Prompt: Could you retype exactly the line containing "9137: 100 -> 210" and every line after it in the data below, leaving out the pictures?

Data extract:
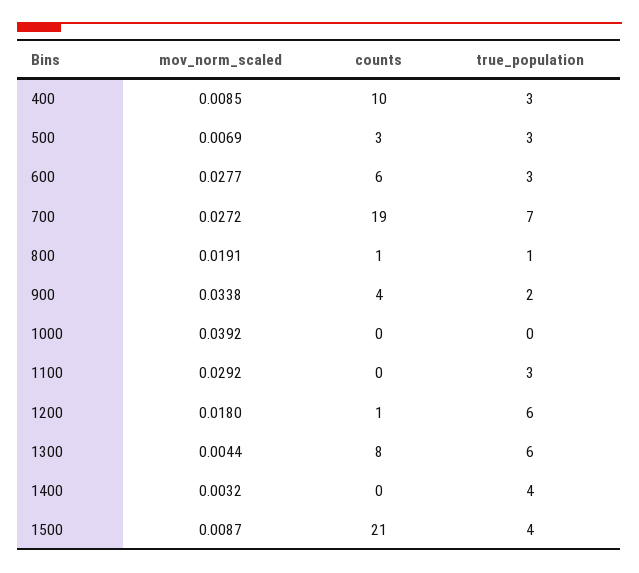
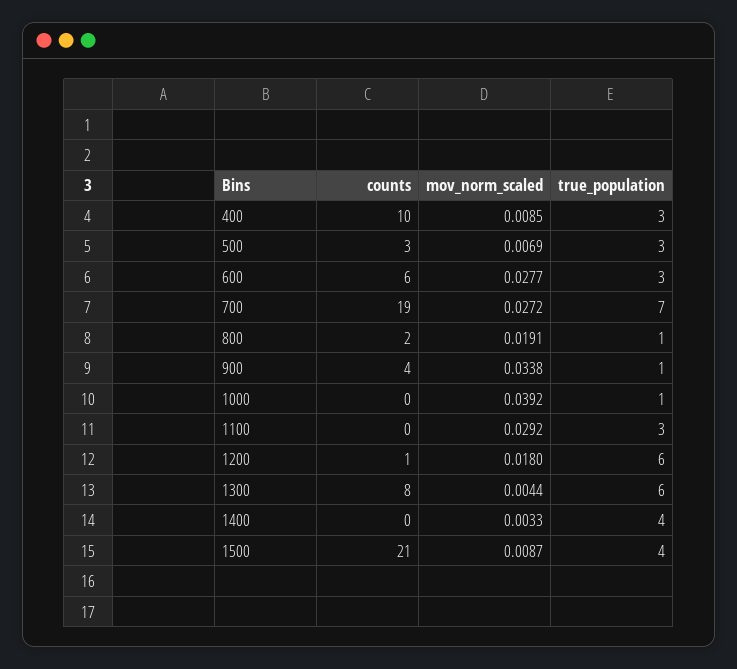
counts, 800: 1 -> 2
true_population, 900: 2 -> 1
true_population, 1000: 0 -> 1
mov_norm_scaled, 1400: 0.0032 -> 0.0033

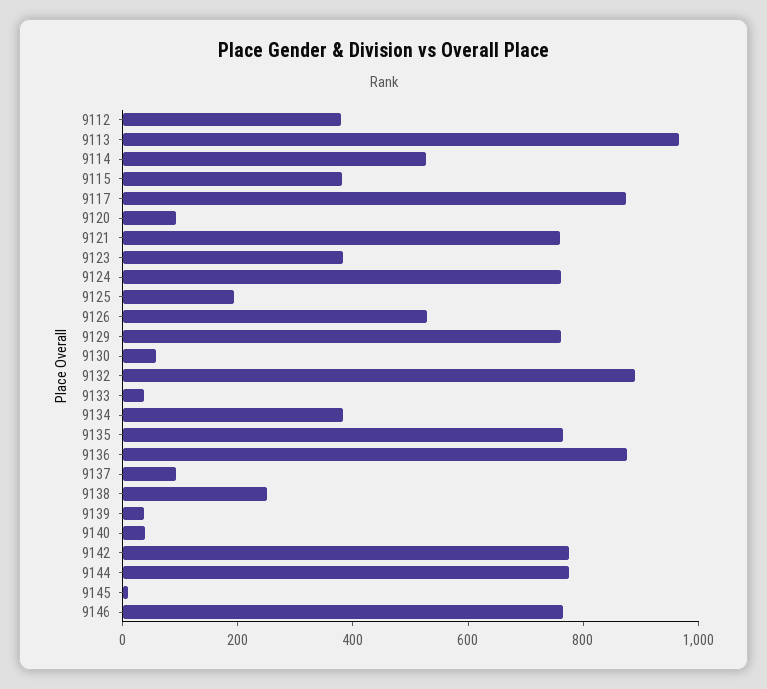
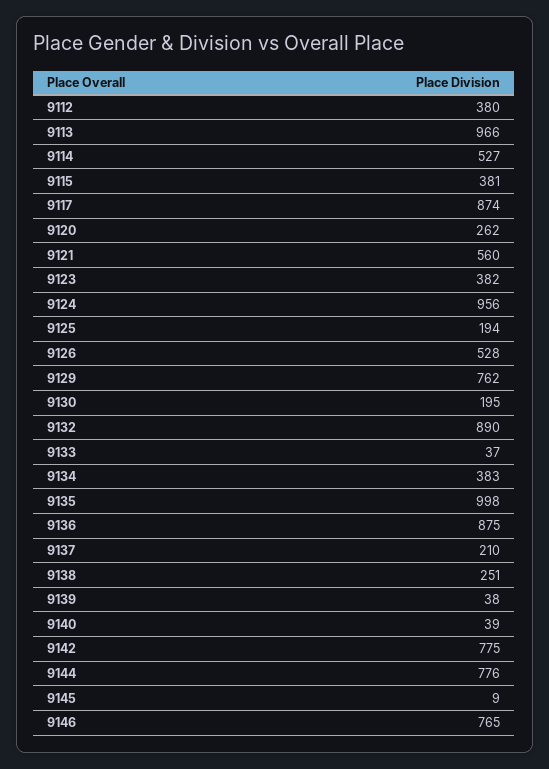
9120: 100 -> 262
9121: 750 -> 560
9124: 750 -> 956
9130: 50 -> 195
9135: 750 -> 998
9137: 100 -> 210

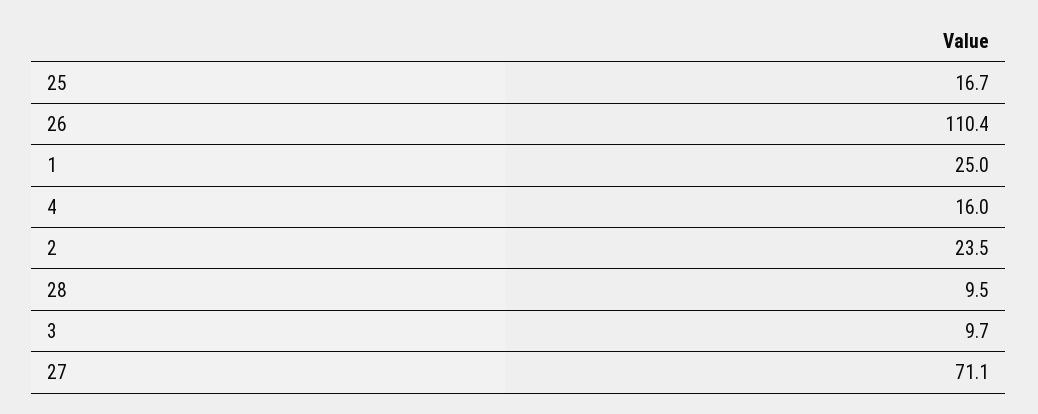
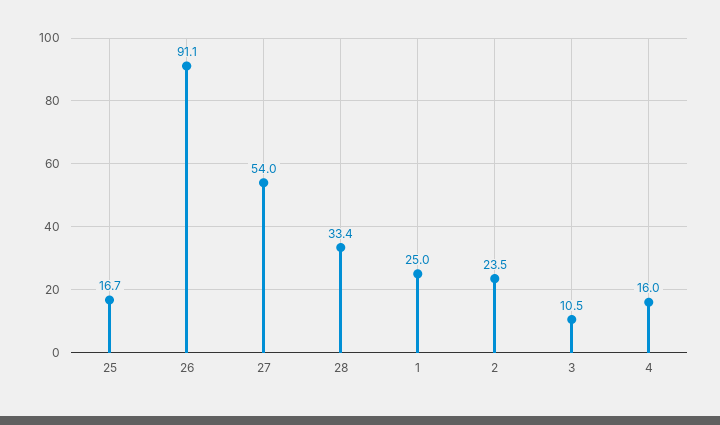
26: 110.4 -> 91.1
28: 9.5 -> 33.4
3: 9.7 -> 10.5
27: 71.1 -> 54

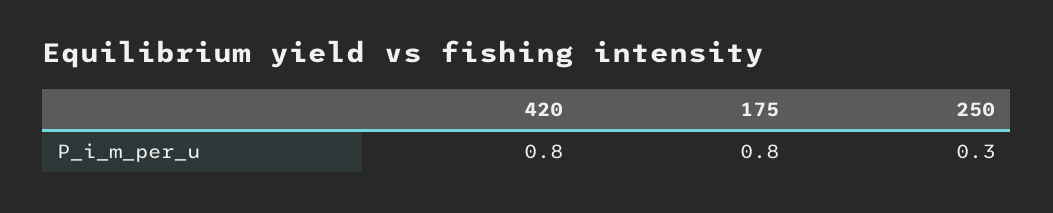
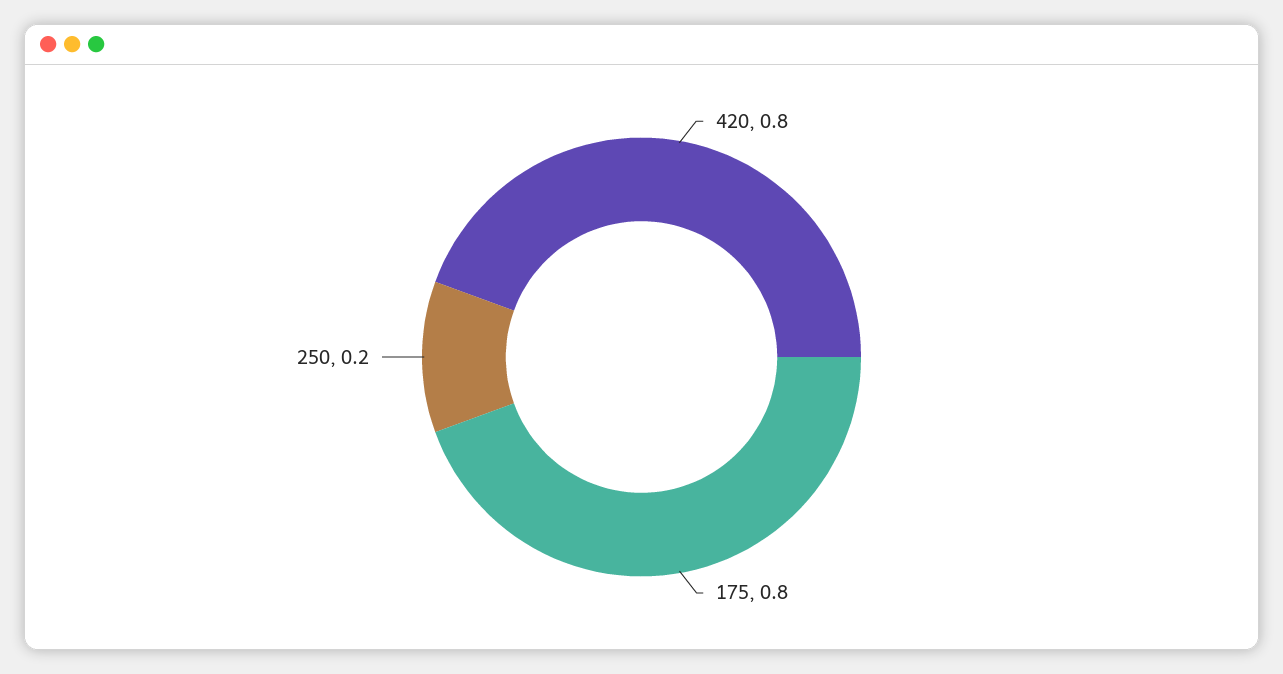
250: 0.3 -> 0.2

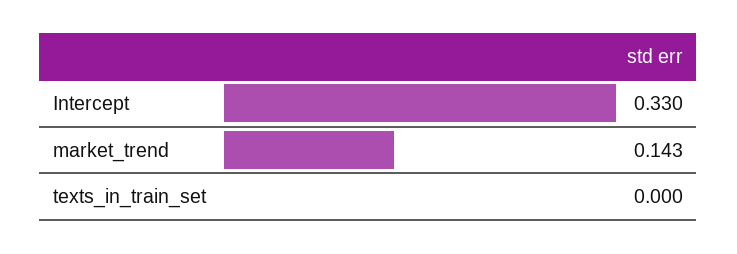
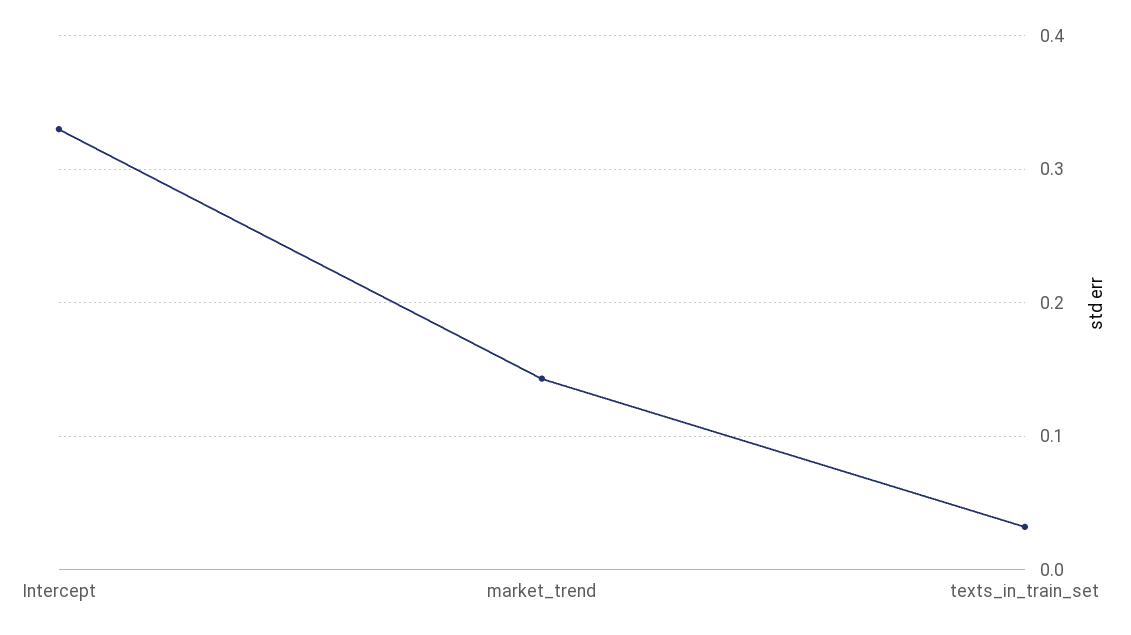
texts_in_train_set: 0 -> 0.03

Solution to this problem:
9137: 100 -> 210

26: 110.4 -> 91.1
28: 9.5 -> 33.4
3: 9.7 -> 10.5
27: 71.1 -> 54

250: 0.3 -> 0.2

texts_in_train_set: 0 -> 0.03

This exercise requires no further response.